Tâche A: D'après le texte fourni sur le congrès de l'European Society for Agronomy, en quel lieu et à quelles dates ce congrès se tiendra-t-il cette année ?
Tâche B: Selon le texte fourni, pourquoi l'échange à l'échelon international est-il important pour la recherche agricole ? Répondez en une à trois phrases.
Tâche C: Donnez la suite du texte fourni sur le congrès de l'European Society for Agronomy, à partir de l'endroit où il s'arrête.

Texte fourni:
┌────────

L’European Society for Agronomy (ESA) organise un congrès de recherche tous les deux ans. Des chercheurs issus de toute l’Europe mais également des continents américains, d’Australie, d’Asie et d’Afrique s’y retrouvent et y échangent sur les résultats de leurs travaux. Cette année, le congrès de l’ESA se déroulera du 27 au 31 août à Genève. Mais en quoi ce congrès peut-il être utile à l’agriculture suisse ? Christoph Carlen, le président du comité d’organisation, et Emmanuel Frossard, le président du comité scientifique, ont répondu à nos questions.

Revue UFA: Quels sont les objectifs de l’European Society for Agronomy ?

Christoph Carlen:L’ESA est un forum à l’intention de la recherche agricole, dans le domaine des grandes cultures en particulier. Le congrès de l’ESA sert à échanger et à présenter des résultats de recherche susceptibles d’améliorer les méthodes de production et de contribuer au développement durable.

Emmanuel Frossard:La recherche va de la sélection au stress abiotique et biotique, en passant par la physiologie des plantes, la nutrition des plantes ou l’irrigation. Les résultats obtenus trouvent finalement une application directe au champ et dans les exploitations.

C. Carlen:Les travaux de recherche s’étendent des plantes individuelles au champ tout entier et à l’exploitation, voire à la région. L’objectif consiste à réunir un maximum de résultats et à les communiquer ensuite de manière à ce qu’ils soient applicables dans la pratique.

Pourquoi l’échange à l’échelon international revêt-il autant d’importance ?

C. Carlen:L’échange international est important car les activités de recherche des différents pays se complètent, ce qui permet de disposer d’une foule d’informations supplémentaires. Les résultats des institutions peuvent ensuite être réunis, ce qui permet de mieux étayer les recommandations qui sont émises à l’intention des praticiens.

La recherche suisse n’est-elle pas assez performante à elle seule ?

E. Frossard:Le seul fait que la Suisse présente un profil aussi diversifié, que ce soit en termes de climat, de topographie ou de sol empêche de développer des solutions uniques s’appliquant à l’ensemble de la Suisse. Dans ce contexte, la collaboration ne peut qu’être bénéfique.

« Les résultats des institutions de recherche peuvent être réunis, ce qui permet de mieux étayer les recommandations à l’intention des praticiens.»

└────────

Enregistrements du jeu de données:

┌────────

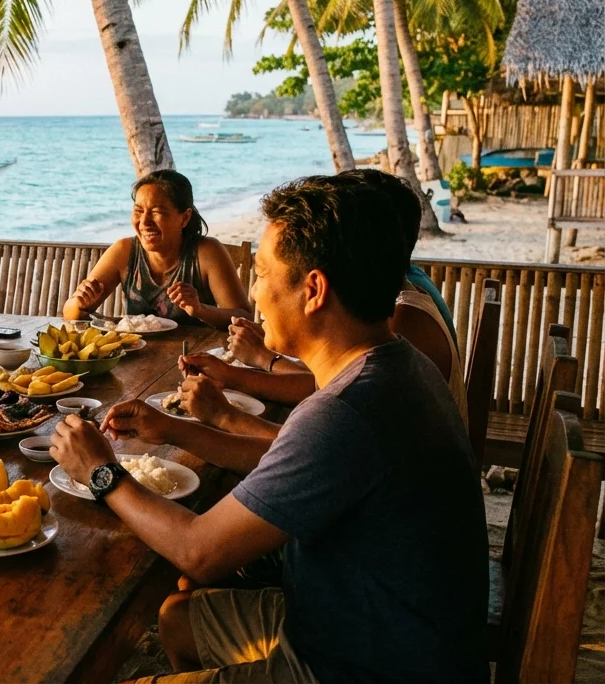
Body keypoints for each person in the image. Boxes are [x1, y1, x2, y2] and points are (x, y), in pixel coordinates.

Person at [51, 178, 488, 682]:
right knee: (177, 620)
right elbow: (287, 461)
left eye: (260, 274)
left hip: (358, 665)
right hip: (362, 624)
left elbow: (200, 551)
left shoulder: (345, 409)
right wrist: (178, 429)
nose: (254, 292)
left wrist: (102, 471)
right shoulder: (392, 365)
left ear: (314, 290)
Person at [180, 170, 466, 423]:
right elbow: (326, 382)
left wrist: (230, 403)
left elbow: (324, 396)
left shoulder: (402, 319)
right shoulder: (398, 292)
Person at [62, 170, 251, 327]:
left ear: (184, 218)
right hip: (137, 359)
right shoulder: (123, 251)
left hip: (194, 361)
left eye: (157, 212)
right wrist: (80, 303)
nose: (144, 222)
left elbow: (244, 317)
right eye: (138, 211)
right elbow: (70, 312)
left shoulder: (206, 252)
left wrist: (200, 309)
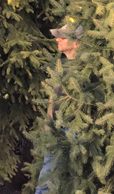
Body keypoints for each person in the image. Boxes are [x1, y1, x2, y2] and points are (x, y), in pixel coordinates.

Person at [34, 23, 83, 194]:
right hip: (56, 129)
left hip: (76, 131)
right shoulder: (60, 64)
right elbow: (52, 97)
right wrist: (48, 124)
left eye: (62, 37)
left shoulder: (86, 68)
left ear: (77, 42)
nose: (57, 39)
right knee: (47, 176)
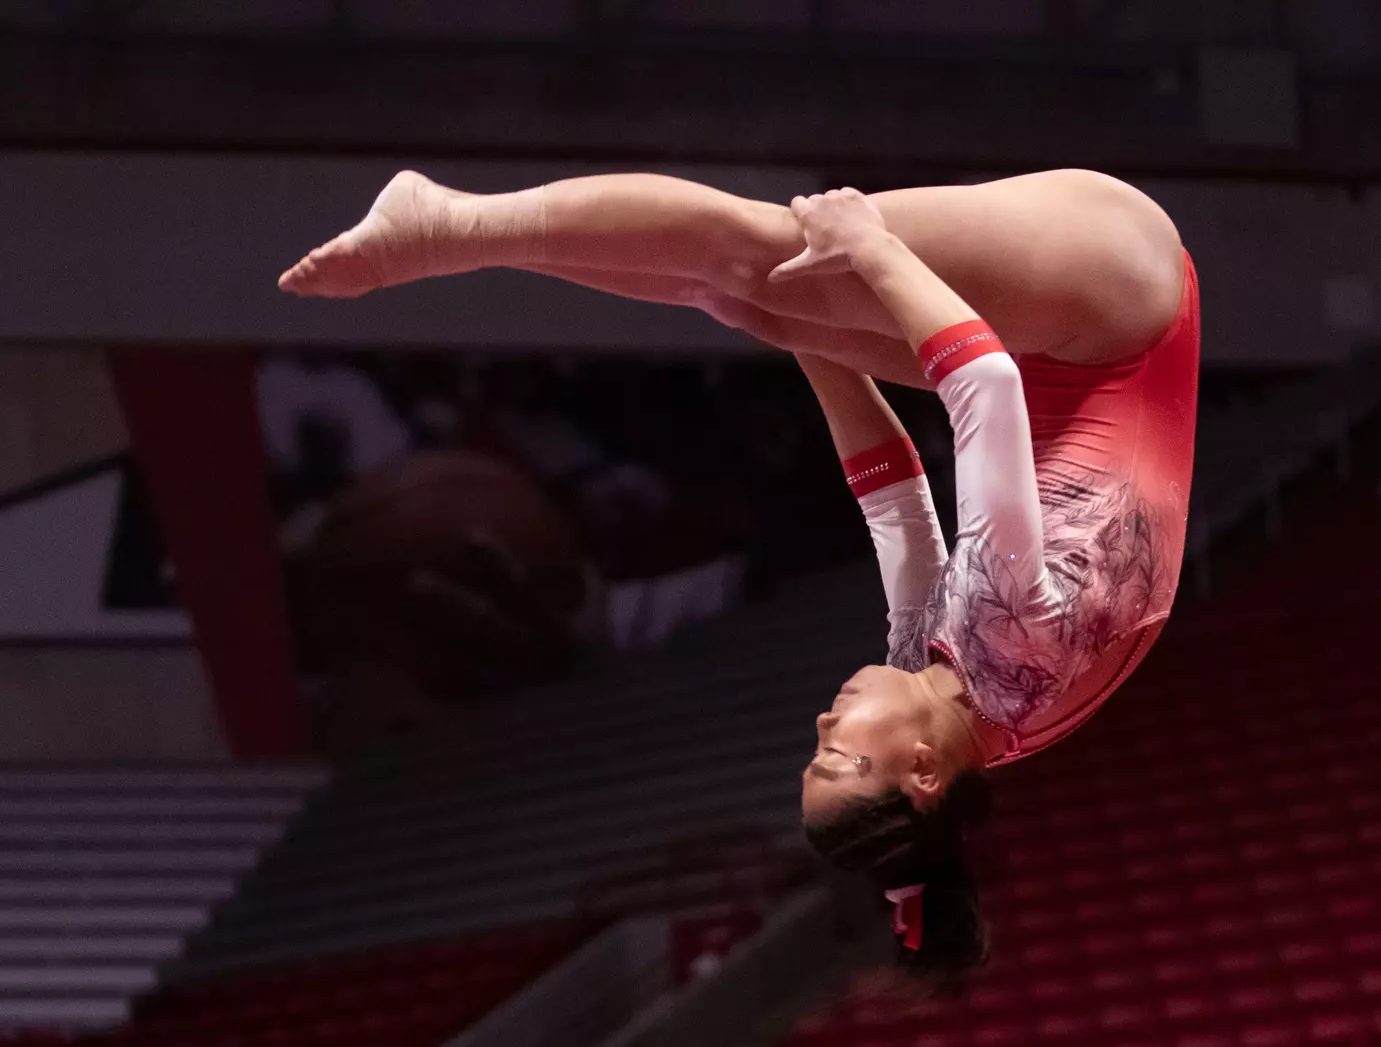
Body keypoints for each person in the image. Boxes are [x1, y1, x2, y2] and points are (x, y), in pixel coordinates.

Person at [279, 169, 1200, 988]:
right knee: (762, 258)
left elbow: (895, 499)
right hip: (1117, 298)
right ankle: (446, 225)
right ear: (921, 770)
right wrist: (871, 256)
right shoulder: (1012, 655)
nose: (824, 723)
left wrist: (812, 346)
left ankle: (468, 236)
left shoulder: (955, 692)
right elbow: (983, 393)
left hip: (1070, 355)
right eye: (839, 756)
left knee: (754, 299)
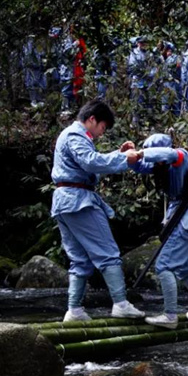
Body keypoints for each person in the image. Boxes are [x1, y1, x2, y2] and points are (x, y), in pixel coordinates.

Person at [51, 100, 146, 322]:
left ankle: (74, 310)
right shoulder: (75, 135)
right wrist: (125, 158)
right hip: (78, 201)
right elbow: (90, 162)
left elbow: (88, 163)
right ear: (92, 119)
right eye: (103, 127)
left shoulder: (71, 136)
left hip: (65, 202)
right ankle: (121, 303)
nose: (102, 133)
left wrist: (118, 153)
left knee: (80, 259)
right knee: (108, 252)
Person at [128, 134, 188, 328]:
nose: (156, 163)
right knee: (186, 271)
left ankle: (170, 316)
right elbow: (141, 166)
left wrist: (142, 152)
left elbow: (169, 154)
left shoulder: (178, 156)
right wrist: (131, 156)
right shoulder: (162, 165)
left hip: (185, 218)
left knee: (164, 266)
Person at [127, 36, 159, 125]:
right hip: (138, 82)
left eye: (145, 43)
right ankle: (136, 123)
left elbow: (154, 66)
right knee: (137, 102)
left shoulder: (150, 54)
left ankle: (148, 122)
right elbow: (133, 67)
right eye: (141, 43)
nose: (143, 45)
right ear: (138, 43)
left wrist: (151, 74)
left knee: (150, 102)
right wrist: (145, 73)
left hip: (149, 82)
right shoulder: (134, 53)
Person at [22, 34, 47, 108]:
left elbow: (42, 54)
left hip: (39, 67)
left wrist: (43, 63)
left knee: (41, 83)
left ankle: (39, 99)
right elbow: (27, 56)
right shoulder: (27, 46)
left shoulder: (38, 46)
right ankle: (33, 100)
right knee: (31, 84)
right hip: (31, 68)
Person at [160, 41, 183, 116]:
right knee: (165, 104)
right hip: (164, 84)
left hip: (173, 83)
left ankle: (176, 122)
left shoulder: (176, 57)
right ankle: (166, 123)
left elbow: (179, 65)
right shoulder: (161, 58)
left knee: (175, 104)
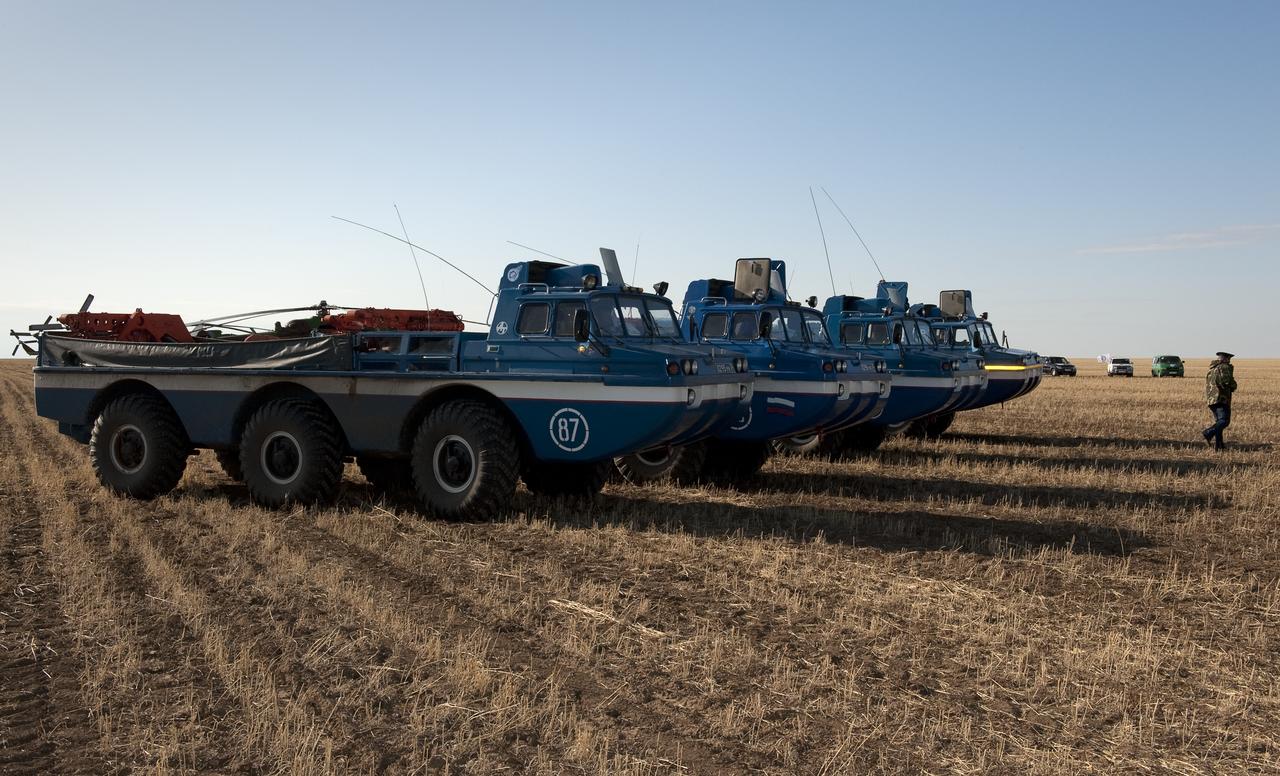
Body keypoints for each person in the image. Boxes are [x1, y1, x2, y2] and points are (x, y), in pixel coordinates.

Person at [1202, 351, 1238, 450]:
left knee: (1219, 423)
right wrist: (1234, 385)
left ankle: (1219, 446)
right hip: (1221, 399)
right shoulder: (1224, 367)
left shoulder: (1212, 369)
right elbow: (1227, 381)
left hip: (1212, 400)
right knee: (1224, 421)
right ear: (1224, 359)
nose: (1229, 361)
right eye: (1228, 359)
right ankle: (1208, 433)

└────────

Réponse A: Le congrès se tiendra à Genève, du 27 au 31 août.

Réponse B: Les activités de recherche des différents pays se complètent, ce qui permet de disposer d'une foule d'informations supplémentaires. Les résultats des institutions peuvent ensuite être réunis, ce qui permet de mieux étayer les recommandations émises à l'intention des praticiens.

Réponse C:
Dr Christoph Carlen, Agroscope

E. Carlen:C’est vrai, nous progressons plus rapidement lorsque nous travaillons ensemble. Il arrive bien entendu que certains résultats ne soient pas directement applicables dans la pratique, mais un grand nombre le sont et cela aide l’agriculture suisse à devenir encore plus efficace. En guise d’exemple, dans ce domaine, je pense à l’efficacité des ressources, dans un contexte où les surfaces disponibles diminuent constamment. Si nous parvenons à mieux utiliser les surfaces agricoles disponibles en réalisant des rendements plus élevés tout en utilisant les mêmes ressources, il en découle un avantage financier pour les agriculteurs et pour la société.

Les agriculteurs suisses feront-ils partie des invités à ce congrès ?

C. Carlen:C’est possible, mais probablement un petit nombre d’entre eux seulement. Les agriculteurs ne font pas vraiment partie du groupecible.

E. Frossard:Le congrès n’intéresserait pas vraiment les agriculteurs, les sujets abordés étant traités sous un angle purement scientifique. Nous allons par contre proposer plusieurs excursions dans des exploitations agricoles. En comparaison internationale, l’agriculture suisse est très performante et nous souhaitons le démontrer à nos hôtes. Aujourd’hui déjà, nous utilisons très peu d’azote par rapport aux autres pays.

« Le fait que l’agriculture ait atteint un tel niveau ne doit rien au hasard. »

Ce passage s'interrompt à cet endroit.